## Exercice court 1
Transcrivez en liste JSON de chaînes, une chaîne par ligne et sans les lignes vides, les lignes du listing depuis celle qui contient "genus: Malva" jusqu'à celle qui contient "genus: Thymophylla", toutes deux comprises. Omettez les images dans votre réponse.

::: Extrait du document

Banque : la saison des mariages est ouverte

Les faits

En octobre 2008 , la Caisse d’Epargne et la Banque Populaire ont officialisé leur projet de mariage. Les conseils de la Banque Fédérale des Banques Populaires et de la Caisse Nationale des Caisses d’Epargne ont conclu un accord d’ouverture de négociations en vue du rapprochement de leurs organes centraux. Le cadre des travaux alors fixé prévoyait la finalisation et la réalisation du rapprochement au 1er semestre 2009 . Un comité de projet est mis en place, présidé par Philippe Dupont.1

Pourquoi ce mariage apparaît-il aujourd’hui opportun ?

L’idée du rapprochement n’est pas nouvelle . C’est l’échec d’une première tentative qui avait donné naissance en novembre 2006 à Natixis, rapprochement entre Ixis, banque d’investissement de la Caisse d’Epargne, et Natexis, banque d’investissement de la Banque Populaire.Cette opération était considérée comme un premier pas vers une fusion plus globale. En décembre 2007, la Banque Populaire aurait proposé des discussions, finalement refusées. A l’été 2008, une nouvelle tentative a étén lancée par la Caisse d’Epargne.

::::::
::: Données de l'exercice

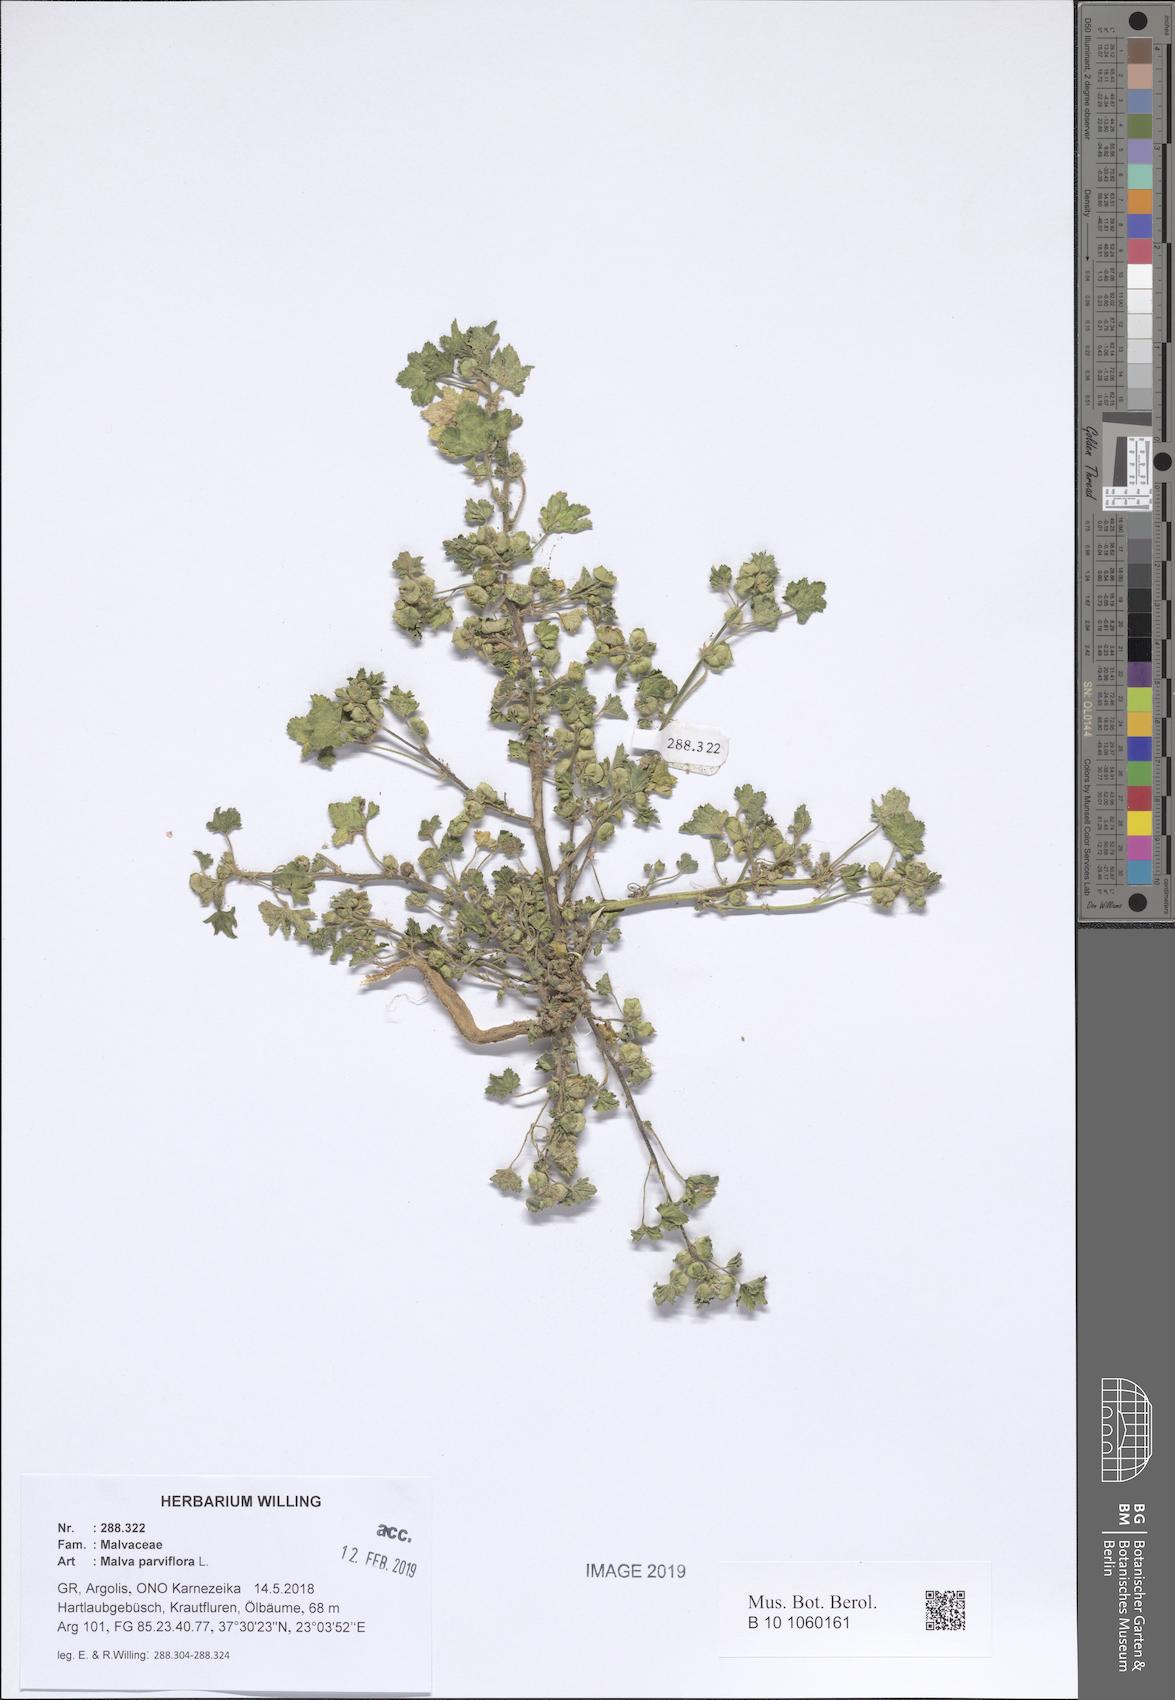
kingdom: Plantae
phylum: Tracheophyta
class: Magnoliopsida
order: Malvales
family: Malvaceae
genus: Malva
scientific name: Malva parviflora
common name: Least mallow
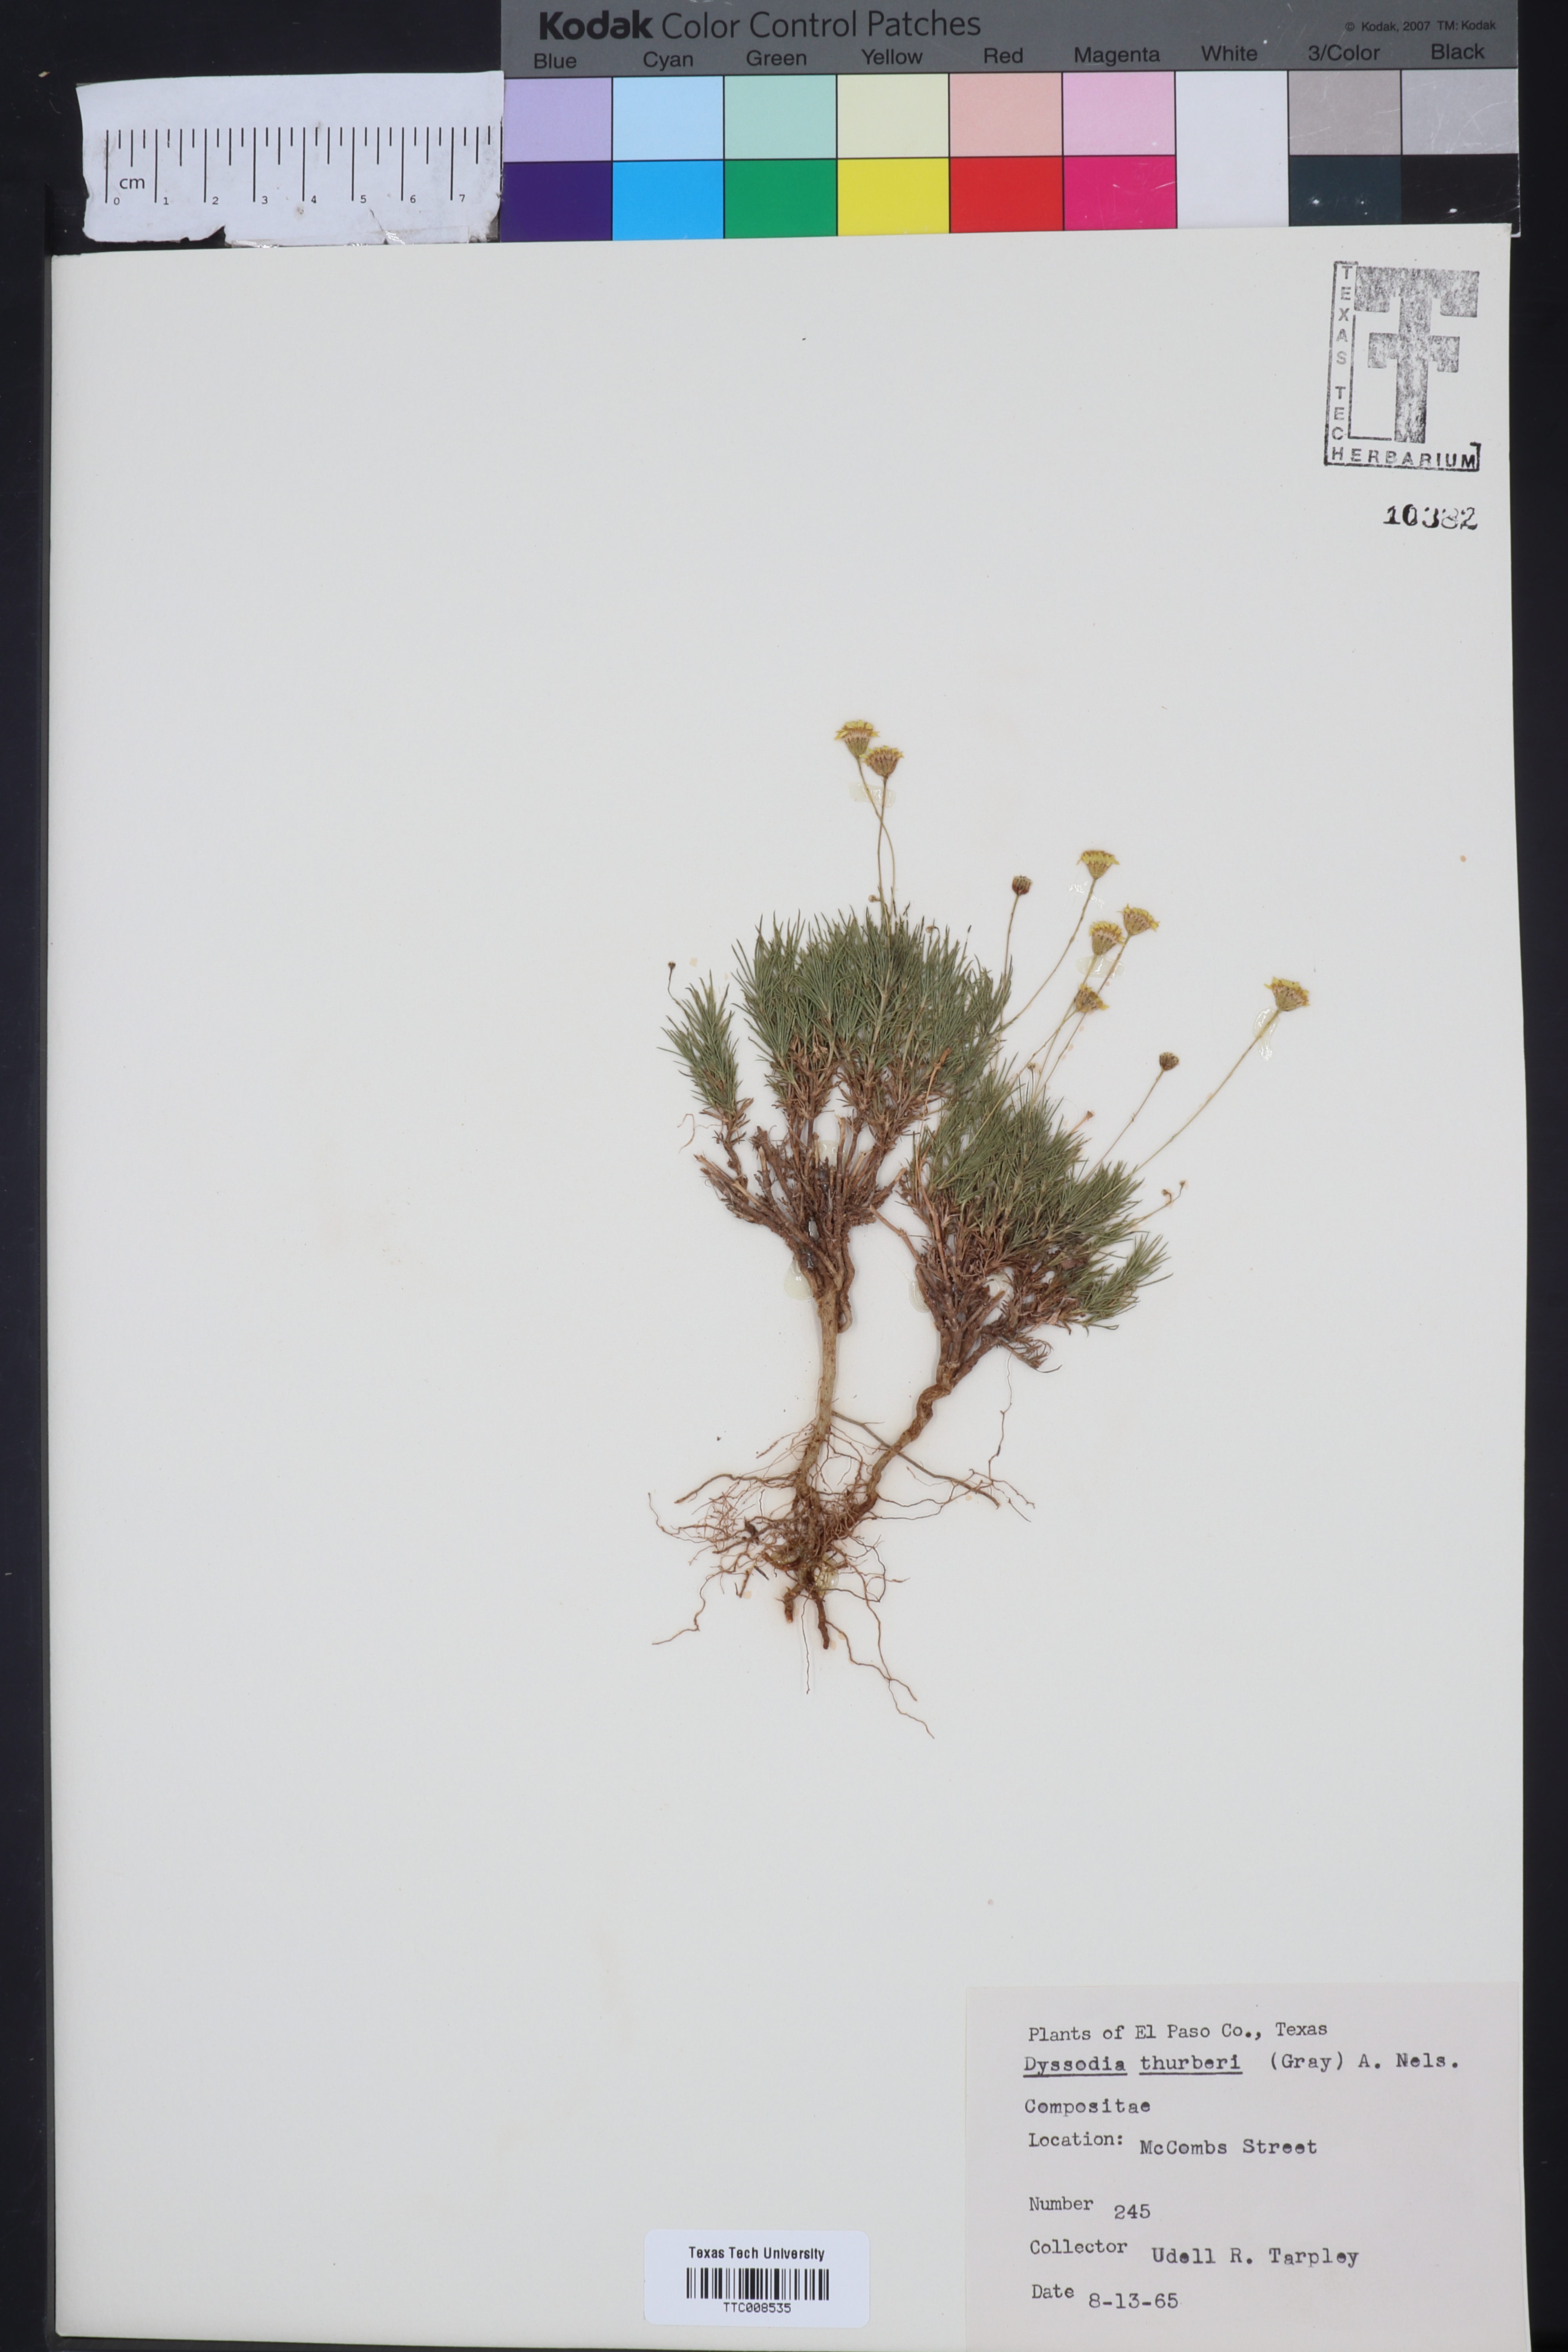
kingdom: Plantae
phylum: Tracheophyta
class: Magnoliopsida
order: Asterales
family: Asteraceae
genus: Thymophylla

::::::
::: Données de l'exercice

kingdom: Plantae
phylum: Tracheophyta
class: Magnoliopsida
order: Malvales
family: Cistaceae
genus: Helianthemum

::::::
::: Données de l'exercice

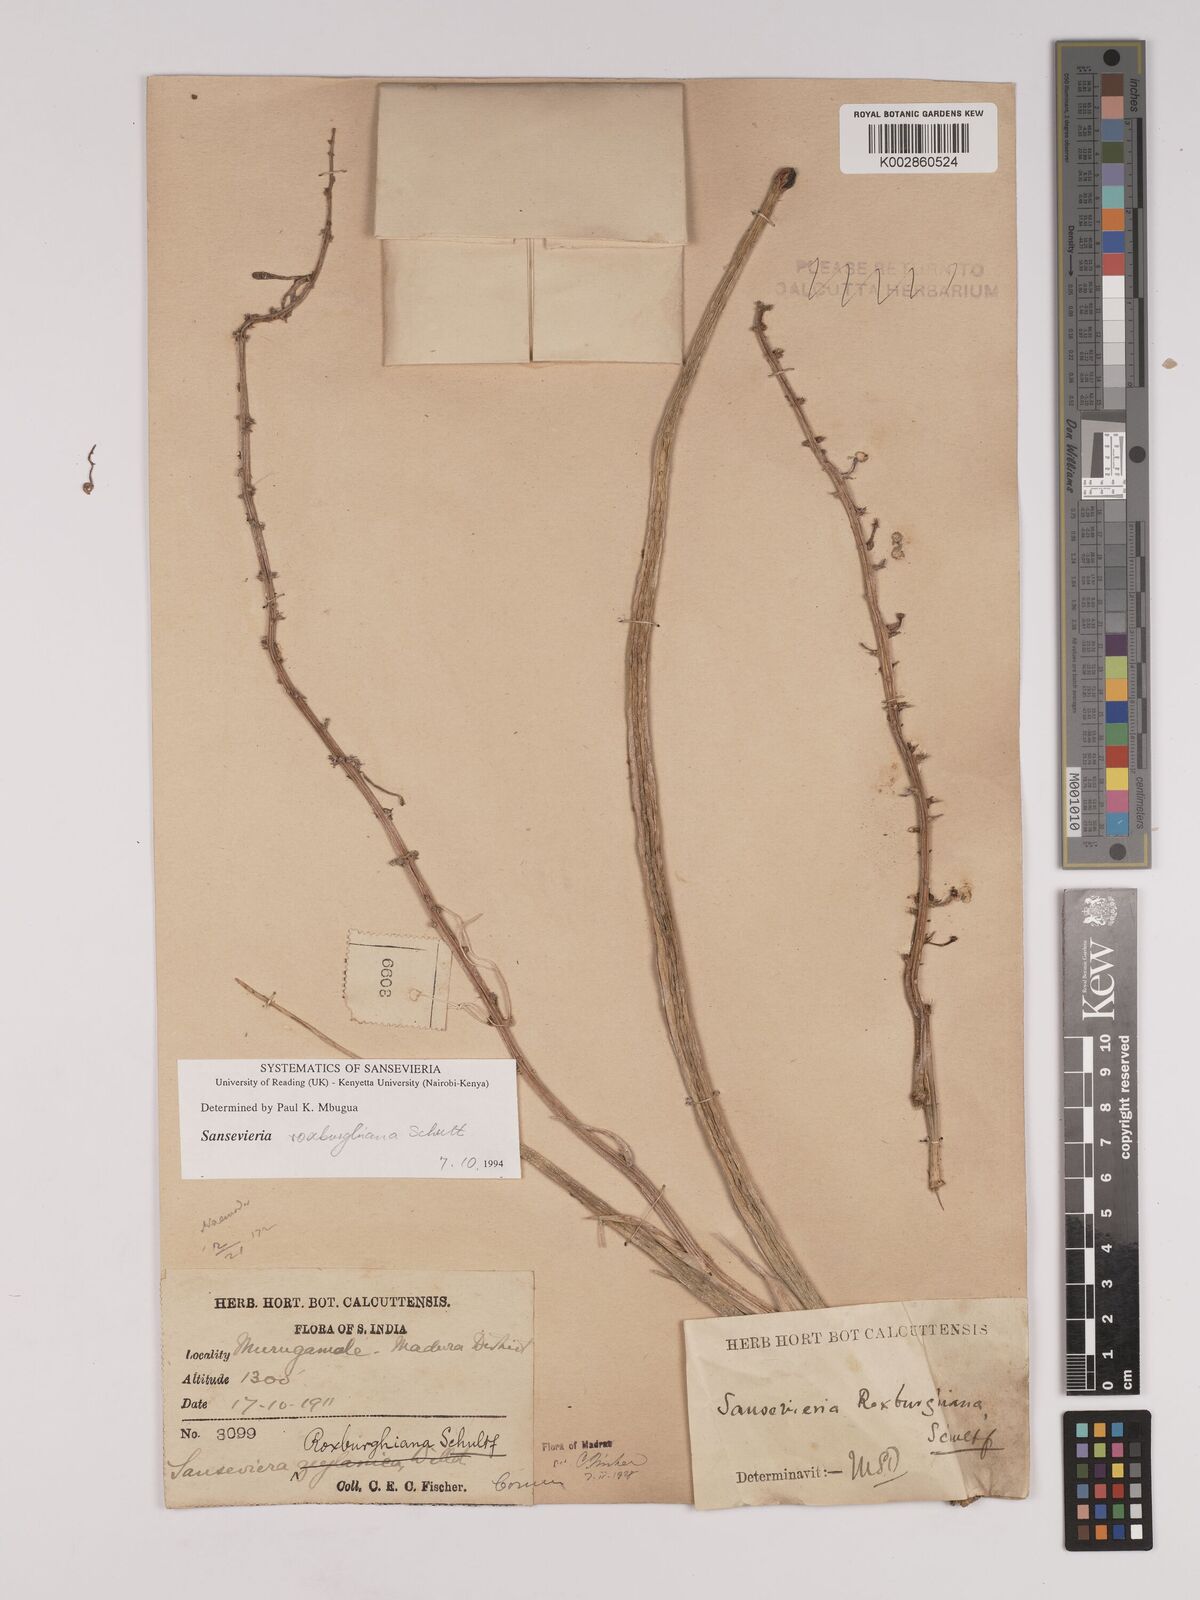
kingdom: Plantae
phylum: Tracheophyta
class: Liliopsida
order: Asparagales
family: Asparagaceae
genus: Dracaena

::::::

## Exercice court 2
Reformulez sous forme de liste plus concise le paragraphe de l'article sur le rapprochement bancaire qui commence par « En octobre 2008 », en gardant ses faits principaux.

## Corrigé détaillé 1
[
  "genus: Malva",
  "scientific name: Malva parviflora",
  "common name: Least mallow",
  "kingdom: Plantae",
  "phylum: Tracheophyta",
  "class: Magnoliopsida",
  "order: Asterales",
  "family: Asteraceae",
  "genus: Thymophylla"
]

## Corrigé détaillé 2
- Octobre 2008 : la Caisse d'Epargne et la Banque Populaire officialisent leur projet de mariage.
- Les conseils de la Banque Fédérale des Banques Populaires et de la Caisse Nationale des Caisses d'Epargne concluent un accord d'ouverture de négociations pour rapprocher leurs organes centraux.
- Le calendrier prévoit la finalisation et la réalisation du rapprochement au 1er semestre 2009.
- Un comité de projet est mis en place, présidé par Philippe Dupont.